Não é incomum que times chineses desapareçam repentinamente, mas o que tornou a derrocada do Dalian Shide especial foi o status e o sucesso do clube. De acordo com Wilson: “Foi um choque enorme do qual eu não acredito que a liga tenha se recuperado totalmente até hoje”.
“Se um time oito vezes campeão podia simplesmente desaparecer, então a mesma coisa poderia acontecer com qualquer outro clube. As pessoas levam pouco em consideração o conceito de cultura futebolística, e sua importância é completamente ignorada pelo sistema de futebol chinês.”

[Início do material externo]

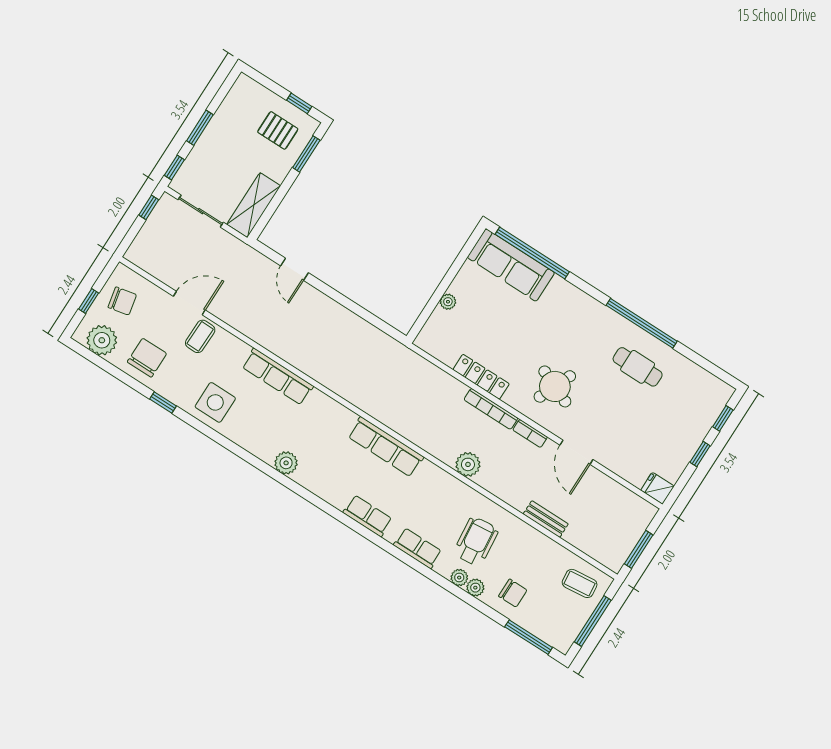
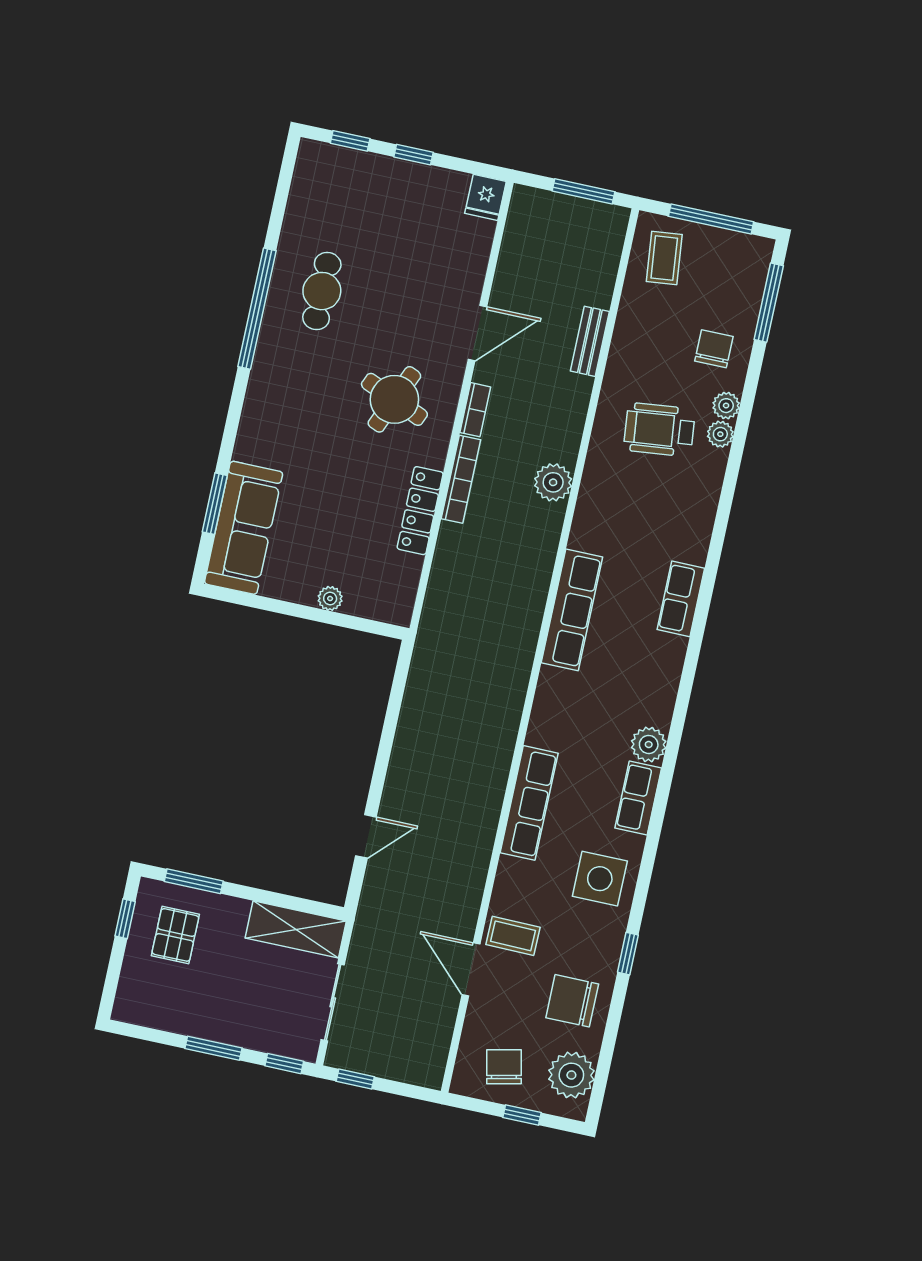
window: (532, 253) -> (215, 504), width x0.47
row of seats: (418, 548) -> (638, 798), moved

Os torcedores mais fiéis do Shide, conhecidos como Onda Azul, se recusaram a apoiar o Dalian Aerbin. Wilson recorda: “O Aerbin era visto como um time que o governo local apoiava em detrimento do Shide, e por isso os torcedores do Shide o rejeitaram”. Em vez disso, foi formado um novo clube, chamado de Dalian Transcendence, para de fato ocupar o vazio e jogar no antigo estádio do Shide. Os dois times hoje estão na League One, a segunda divisão do futebol chinês.

A antiga casa do Dalian Shide, o Estádio de Jinzhou, agora é ocupado pelo sucessor do clube, o Dalian Transcendence. Foto via
A ascensão e queda de Xu Ming e do Dalian Shide revelam algo sobre a dinâmica dos clubes de futebol e seus proprietários na China. Dreyer explica: “Clubes podem desaparecer subitamente na China, o que não acontece em outros lugares, e isso se deve às mudanças no cenário político”.
Mas, à medida que o futebol na China deixa para trás um período em que era manchado por escândalos de corrupção e resultados combinados, as perspectivas são mais positivas.
“Os empresários acreditam que o esporte está se tornando mais limpo, o que explica seus investimentos, e essa é a razão pela qual os acordos de televisão anteriores eram tão baixos – nenhum patrocinador queria chegar perto da liga alguns anos atrás”, diz Dreyer.
“A sensação é que a liga está melhorando significativamente dentro e fora de campo. O Guangzhou Evergrande ganhou a Liga dos Campeões da Ásia duas vezes nos últimos anos, e o dinheiro está lá para todo o mundo ver.”
Ainda assim. Dreyer se mantém cauteloso. “Os torcedores já viram de tudo, por assim dizer, então não seria um grande choque se outro escândalo surgisse”, diz. “No entanto, a renda saudável dos ingressos para CSL é uma prova de que os torcedores voltaram a acreditar no que veem em campo, depois de anos de resultados combinados.”
As circunstâncias em que Xu morreu foram motivo de muita especulação. A nota oficial dizia que “ele continuava a ter um grande interesse pelo futebol”, embora se sentisse “desesperado” pelo mau desempenho recente do Dalian Shide.
Mas esse era o time que tinha deixado de existir mais de dois anos antes de sua morte e que ele havia tentado vender há seis anos.
“Não sei se há uma opinião coerente em Dalian sobre a morte de Xu”, conclui Wilson. “O único grande sentimento na cidade é choque pelo desaparecimento do time. Os torcedores chineses frequentemente se sentem impotentes para resistir mudanças que vêm de cima.”
Com a proximidade do fim da janela de transferências da China, torcedores especulam sobre os grandes nomes que jogarão na CSL em março, quando começa a temporada de 2016. As lições do passado sugerem que não adianta nada imaginar o futuro em busca de uma resposta confiável.